Poignant memories of life
Making meaning out of our everyday experiences
Quebec’s Robert Lepage may be the world’s most famous living theatre artist. A play like The Far Side Of The Moon helps you understand why.
The man is a wizard. As writer, director, designer and actor, he makes the stage a magical place where astonishing transformations occur before your eyes. Sometimes these special effects seem to exist for their own showy sake. But at his best, Lepage uses those moments to tell a compelling story.
The Far Side Of The Moon deals with two Quebec City brothers, sad-sack intellectual Philippe and cocky André, a TV weatherman. Philippe is having trouble dealing with the recent death of their mother and his own lonely life. He’s obsessed with the history of space exploration. The play explicitly uses the space race between the Soviet Union and the United States, beginning with Russia’s launch of the first Sputnik in 1957, as a metaphor for the brothers’ relationship.
Lepage chooses to tell the story using only a single actor (Lepage himself will play the role Nov. 6-10) and some remarkable theatrical technology, most of it pretty low-tech.
He’s not trying to save money. He and his producing company, Ex Machina, are very well funded.
His recent productions of Wagner’s Ring Cycle at New York’s Metropolitan Opera cost something like $45 million.
What he’s showing us here is the power of the human imagination to make meaning, and poetry, from the stuff of everyday experience.
Some of the images are absolutely stunning. Philippe leans into a washing machine to retrieve his clothes and suddenly emerges from a space capsule. That effect is achieved relatively simply via video camera. Later, even more simply, only a mirror will be used to create an extraordinary ballet of weightlessness: We see the actor lying on the stage and simultaneously see him floating in space.
In another powerful sequence Philippe goes into his mother’s closet and recalls how proud she was of her elegant dresses and shoes. Suddenly he’s dressed as her, poignantly removing little boys’ clothes from the wash.
Philippe’s ironing board becomes a gym bench, a stationary bike, a motorcycle, even another character. Andre, stuck in an elevator with the old bookcase that used to divide his room from Philippe’s, is transported back to childhood with the help of a Led Zeppelin song, a break from Laurie Anderson’s haunting score that runs through most of the show.
Newsreels, other video projections and dramatic lighting effects help mark transitions and tell the story. There’s also a little cosmonaut puppet that appears from time to time, one of the only devices that struck me as cutesy and redundant. I much prefer watching the actor create an elevator simply by writing with chalk on a wall.
The show runs for more than two hours without intermission. As compelling as Lepage’s stage magic may be, it could still use an edit, especially the one-way conversations and lengthy phone calls. One priceless monologue, though, is central to the story. Philippe explains to a bartender his understanding of the difference between the Soviet term cosmonaut and the American astronaut.

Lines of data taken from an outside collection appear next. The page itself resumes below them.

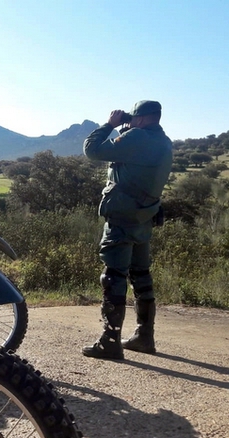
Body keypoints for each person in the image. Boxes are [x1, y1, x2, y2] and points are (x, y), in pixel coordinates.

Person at [82, 100, 173, 359]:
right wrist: (125, 128)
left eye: (133, 118)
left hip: (122, 217)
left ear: (143, 119)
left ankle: (110, 341)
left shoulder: (137, 137)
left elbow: (92, 150)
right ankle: (145, 336)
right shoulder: (164, 141)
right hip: (144, 217)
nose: (129, 121)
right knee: (141, 275)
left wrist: (110, 124)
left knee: (113, 276)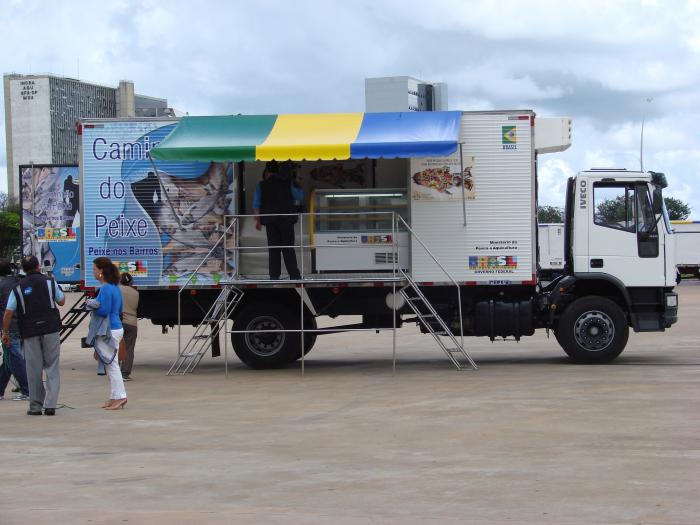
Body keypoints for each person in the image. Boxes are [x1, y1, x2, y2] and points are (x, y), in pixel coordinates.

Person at [1, 256, 64, 416]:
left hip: (29, 331)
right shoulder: (49, 282)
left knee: (33, 368)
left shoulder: (18, 287)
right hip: (50, 328)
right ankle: (50, 405)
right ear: (38, 266)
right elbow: (62, 301)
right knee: (52, 366)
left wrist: (5, 332)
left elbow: (8, 313)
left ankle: (35, 406)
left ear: (24, 268)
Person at [86, 257, 126, 410]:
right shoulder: (115, 287)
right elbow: (118, 308)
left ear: (101, 271)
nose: (93, 272)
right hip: (116, 326)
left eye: (94, 269)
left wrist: (92, 304)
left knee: (112, 364)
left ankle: (120, 396)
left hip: (108, 329)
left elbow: (104, 310)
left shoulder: (105, 289)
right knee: (111, 364)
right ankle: (115, 396)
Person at [252, 160, 303, 280]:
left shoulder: (261, 185)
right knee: (288, 248)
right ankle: (294, 276)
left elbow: (256, 205)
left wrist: (258, 222)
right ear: (278, 170)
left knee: (274, 250)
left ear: (267, 171)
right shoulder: (288, 183)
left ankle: (274, 276)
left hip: (270, 221)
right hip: (287, 220)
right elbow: (299, 197)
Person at [0, 259, 29, 401]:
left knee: (15, 358)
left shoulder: (1, 285)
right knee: (9, 358)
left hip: (10, 326)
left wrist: (4, 331)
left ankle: (27, 389)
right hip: (23, 325)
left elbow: (6, 311)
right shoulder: (18, 282)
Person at [119, 272, 139, 381]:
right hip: (132, 323)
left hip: (119, 322)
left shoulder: (117, 290)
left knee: (116, 347)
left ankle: (116, 372)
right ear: (131, 282)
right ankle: (125, 374)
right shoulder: (136, 293)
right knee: (129, 349)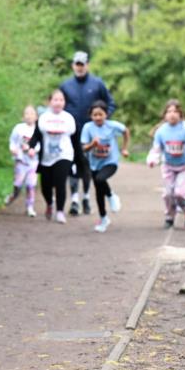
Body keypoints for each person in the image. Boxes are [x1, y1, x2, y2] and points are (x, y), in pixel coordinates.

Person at [59, 51, 116, 216]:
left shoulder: (97, 84)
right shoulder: (66, 85)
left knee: (88, 166)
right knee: (72, 163)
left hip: (91, 133)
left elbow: (110, 103)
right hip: (72, 132)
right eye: (77, 64)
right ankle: (75, 199)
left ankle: (85, 197)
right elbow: (58, 105)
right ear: (73, 65)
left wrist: (102, 120)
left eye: (82, 64)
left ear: (87, 65)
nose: (80, 67)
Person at [146, 99, 185, 229]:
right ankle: (169, 217)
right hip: (168, 166)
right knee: (168, 194)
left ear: (181, 114)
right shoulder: (161, 131)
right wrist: (152, 159)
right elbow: (156, 148)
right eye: (169, 112)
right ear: (164, 115)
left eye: (175, 111)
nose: (172, 114)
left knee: (179, 193)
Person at [80, 100, 130, 233]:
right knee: (98, 191)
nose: (97, 118)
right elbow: (83, 148)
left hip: (110, 162)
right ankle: (103, 218)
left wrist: (124, 148)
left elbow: (126, 131)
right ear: (91, 116)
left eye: (100, 114)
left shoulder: (112, 126)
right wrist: (92, 144)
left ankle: (111, 195)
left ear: (106, 115)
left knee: (100, 180)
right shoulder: (87, 128)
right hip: (94, 164)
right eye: (95, 115)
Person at [26, 89, 75, 223]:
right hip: (46, 157)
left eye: (61, 100)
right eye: (55, 99)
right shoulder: (43, 118)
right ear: (50, 102)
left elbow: (75, 139)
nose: (58, 102)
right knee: (45, 186)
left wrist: (78, 159)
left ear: (64, 102)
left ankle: (60, 211)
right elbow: (35, 136)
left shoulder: (68, 118)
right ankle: (49, 204)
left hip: (64, 155)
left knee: (60, 184)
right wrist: (31, 147)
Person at [4, 105, 40, 218]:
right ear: (23, 116)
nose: (29, 116)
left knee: (31, 185)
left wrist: (34, 150)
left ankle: (30, 207)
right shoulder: (18, 128)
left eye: (32, 114)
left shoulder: (38, 130)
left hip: (33, 162)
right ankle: (13, 195)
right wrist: (12, 149)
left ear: (36, 116)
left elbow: (41, 143)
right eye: (27, 114)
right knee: (18, 185)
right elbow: (12, 141)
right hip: (20, 161)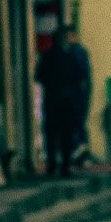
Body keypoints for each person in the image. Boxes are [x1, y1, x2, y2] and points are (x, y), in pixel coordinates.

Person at [35, 26, 91, 178]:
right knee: (66, 134)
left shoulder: (47, 56)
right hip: (68, 102)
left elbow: (39, 76)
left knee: (51, 134)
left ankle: (52, 164)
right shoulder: (72, 56)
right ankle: (65, 165)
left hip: (52, 101)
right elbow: (81, 77)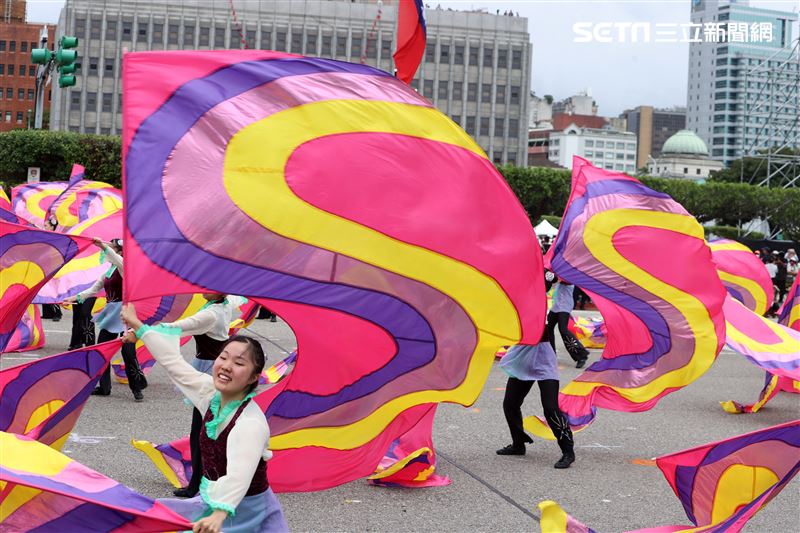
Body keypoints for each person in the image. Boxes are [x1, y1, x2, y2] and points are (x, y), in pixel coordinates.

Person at [120, 304, 288, 533]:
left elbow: (241, 473)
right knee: (134, 517)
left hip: (250, 515)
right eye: (224, 357)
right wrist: (138, 326)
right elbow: (174, 364)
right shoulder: (211, 394)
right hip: (212, 503)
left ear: (254, 377)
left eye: (239, 363)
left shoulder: (251, 423)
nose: (227, 366)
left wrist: (219, 514)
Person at [163, 294, 246, 498]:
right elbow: (238, 298)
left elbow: (179, 326)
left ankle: (197, 484)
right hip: (214, 371)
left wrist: (143, 329)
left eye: (208, 286)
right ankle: (211, 478)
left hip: (209, 375)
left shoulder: (211, 314)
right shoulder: (223, 304)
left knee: (200, 430)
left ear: (219, 291)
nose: (202, 289)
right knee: (207, 427)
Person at [64, 238, 146, 401]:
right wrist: (73, 298)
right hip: (111, 314)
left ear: (121, 252)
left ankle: (137, 387)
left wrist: (101, 245)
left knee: (128, 351)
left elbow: (116, 258)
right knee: (102, 350)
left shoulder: (124, 267)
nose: (108, 251)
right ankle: (104, 387)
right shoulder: (109, 271)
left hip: (125, 313)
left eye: (113, 248)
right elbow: (92, 290)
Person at [495, 328, 575, 469]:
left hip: (543, 359)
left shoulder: (541, 307)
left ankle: (568, 451)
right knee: (510, 404)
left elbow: (542, 331)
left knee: (550, 408)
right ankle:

One he defines as an artist, the other as “very well funded.”
Philippe himself inadvertently becomes an artist of the cosmos, creating a video explaining life on earth to an audience of imagined space aliens. For Lepage this is both a joke and not a joke. (Guess who we are in this scenario.) Philippe is a portrait of the artist as both hopeless loser and intrepid explorer. He can’t keep a goldfish alive but he embodies the human impulse to discover what lies on the far side of the moon.
Lepage will perform the Nov. 6 show in French. Don’t miss it in either official language.